Sedikit kita tengok manajemen pabrik gula di era kolonial. Belanda menerapkan praktik strategic stockpiling dan preventive maintenance planning, menyimpan onderdil mesin untuk kebutuhan beberapa tahun ke depan. Ini mencerminkan budaya perencanaan jangka panjang yang juga disebut dalam studi Ann Laura Stoler soal perkebunan Sumatra. Mereka berpikir ke depan karena tahu kapal dari Eropa butuh waktu lama. Ini bukan pujian kosong, tapi kenyataan: tertib dan disiplin karena sistemnya memang menuntut. Sekarang? Banyak BUMN tak sanggup rawat aset sendiri. Kita ganti direktur, ganti program, tapi cara pikir lama masih terus diwariskan. Itulah segelintir contoh-contoh yang bisa kita petik hikmahnya.

Kenapa fenomena ini terus berulang? Mengapa kita gagal belajar?

John Jost, lewat teori System Justification (Teori Pembenaran Sistem), menyebut bahwa manusia cenderung membela sistem yang ada meski menyakitkan. Daripada gelisah menghadapi kenyataan pahit, lebih mudah pasrah dan berkata, “ya sudahlah, memang begini dari dulu.” Bahkan kalau pemimpinnya zalim pun, asal masih dapat bansos dan listrik nyala, okelah dianggap cukup.

Lalu ada Teori Spiral of Silence dari Elisabeth Noelle-Neumann.

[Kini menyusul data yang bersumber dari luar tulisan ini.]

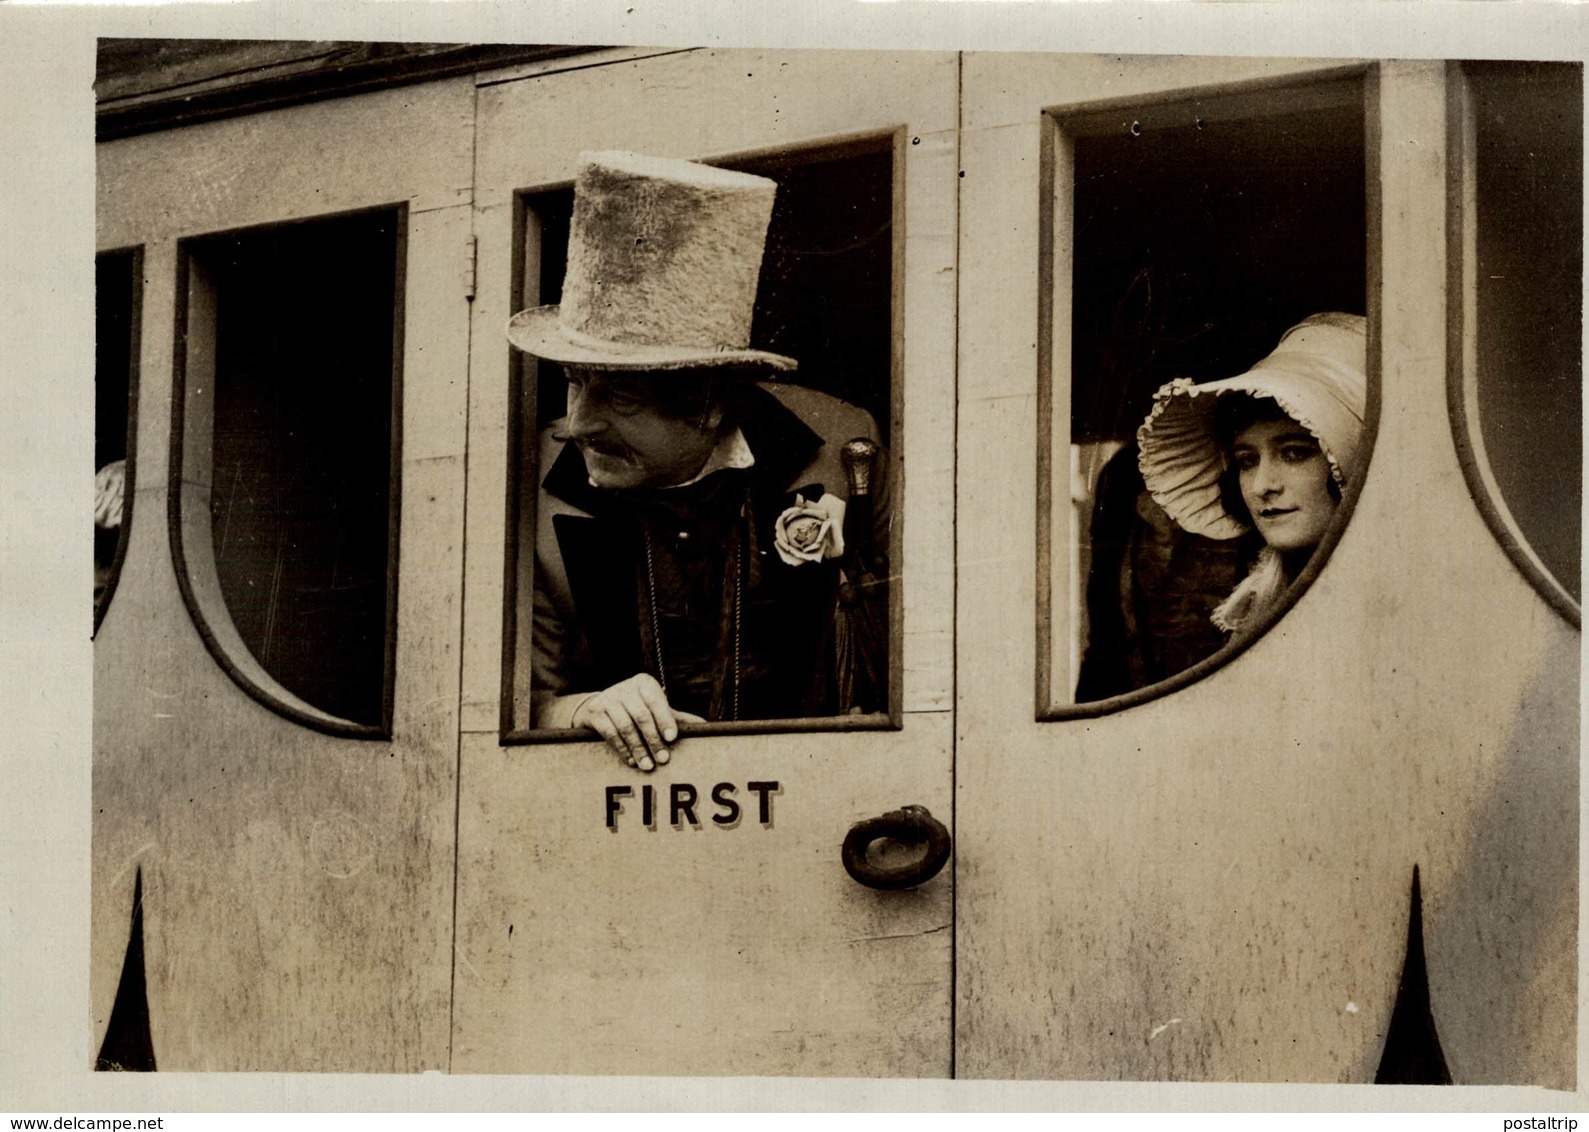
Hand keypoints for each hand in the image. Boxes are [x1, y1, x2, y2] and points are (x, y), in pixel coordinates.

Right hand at [570, 673, 704, 770]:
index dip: (665, 719)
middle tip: (663, 759)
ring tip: (647, 766)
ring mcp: (608, 698)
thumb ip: (677, 718)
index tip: (672, 738)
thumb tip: (705, 727)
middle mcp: (625, 687)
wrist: (598, 707)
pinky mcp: (594, 711)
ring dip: (638, 749)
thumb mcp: (655, 710)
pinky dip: (622, 749)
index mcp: (644, 683)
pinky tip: (631, 761)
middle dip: (653, 739)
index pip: (656, 701)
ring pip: (625, 726)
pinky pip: (610, 733)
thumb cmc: (635, 709)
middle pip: (641, 716)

Ketika suara berbeda dianggap berbahaya, orang memilih diam. Kritik dianggap tidak nasionalis. Satu-dua orang bicara, langsung dibungkam atau dibully. Maka diam jadi norma. Dalam kondisi begini, satire jadi satu-satunya cara bicara. Kalimat “Belanda, tolong jajah kami lagi” bukan nostalgia, tapi jeritan.

Padahal kita bukan tak punya contoh. Korea Selatan, Vietnam, Singapura—semuanya juga pernah dijajah. Tapi mereka bangkit, membangun sistem, dan melangkah ke depan. Kita? Masih sibuk menyalahkan masa lalu dan pura-pura lupa pada kekacauan hari ini.

Satire itu bukan hinaan untuk kemerdekaan. Ia adalah bentuk kejujuran yang dibungkus kepedihan, cermin retak yang memantulkan wajah bangsa—apa adanya. Kita sering mengira kemerdekaan itu selesai saat bendera dikibarkan, atau saat menyanyikan lagu halo-halo Bandung, atau saat menyaksikan anak-anak dan remaja ikut lomba balap karung, panjat pinang dalam peringatan kemerdekaan. Padahal itu baru langkah awal dari perjalanan panjang menuju kedewasaan sebagai bangsa. Kemerdekaan bukan hanya peristiwa, tapi proses. Dan dalam proses itu, kita bertanggung jawab mengisi ruang kosong antara idealisme dan kenyataan.

Rasulullah ﷺ bersabda, “Orang cerdas adalah yang menghisab dirinya dan beramal untuk kehidupan setelah kematian.” (HR. Tirmidzi No. 2459, hasan). Sabda ini tidak hanya berlaku secara pribadi, tetapi juga relevan dalam konteks kehidupan berbangsa. Menghisab diri sebagai bangsa berarti berani bertanya: apakah kemerdekaan yang telah diperjuangkan dengan darah dan air mata itu telah kita isi dengan tanggung jawab moral dan sosial? Apakah kekuasaan hari ini benar-benar berpihak pada keadilan, atau justru jadi alat untuk mengukuhkan kekuasaan tanpa koreksi?

Mungkin yang kita butuhkan bukan penjajah baru, tapi kesadaran baru. Kesadaran untuk memperbaiki yang rusak tanpa harus menunggu krisis. Kesadaran untuk berkata cukup terhadap ketimpangan, terhadap kezaliman yang dilegalkan, terhadap kebijakan yang melukai. Karena pada akhirnya, merdeka bukan hanya tentang lepas dari penjajah luar, tapi tentang berani menolak kezaliman dari dalam—meski datang dari mereka yang kita pilih sendiri. Stay Relevant!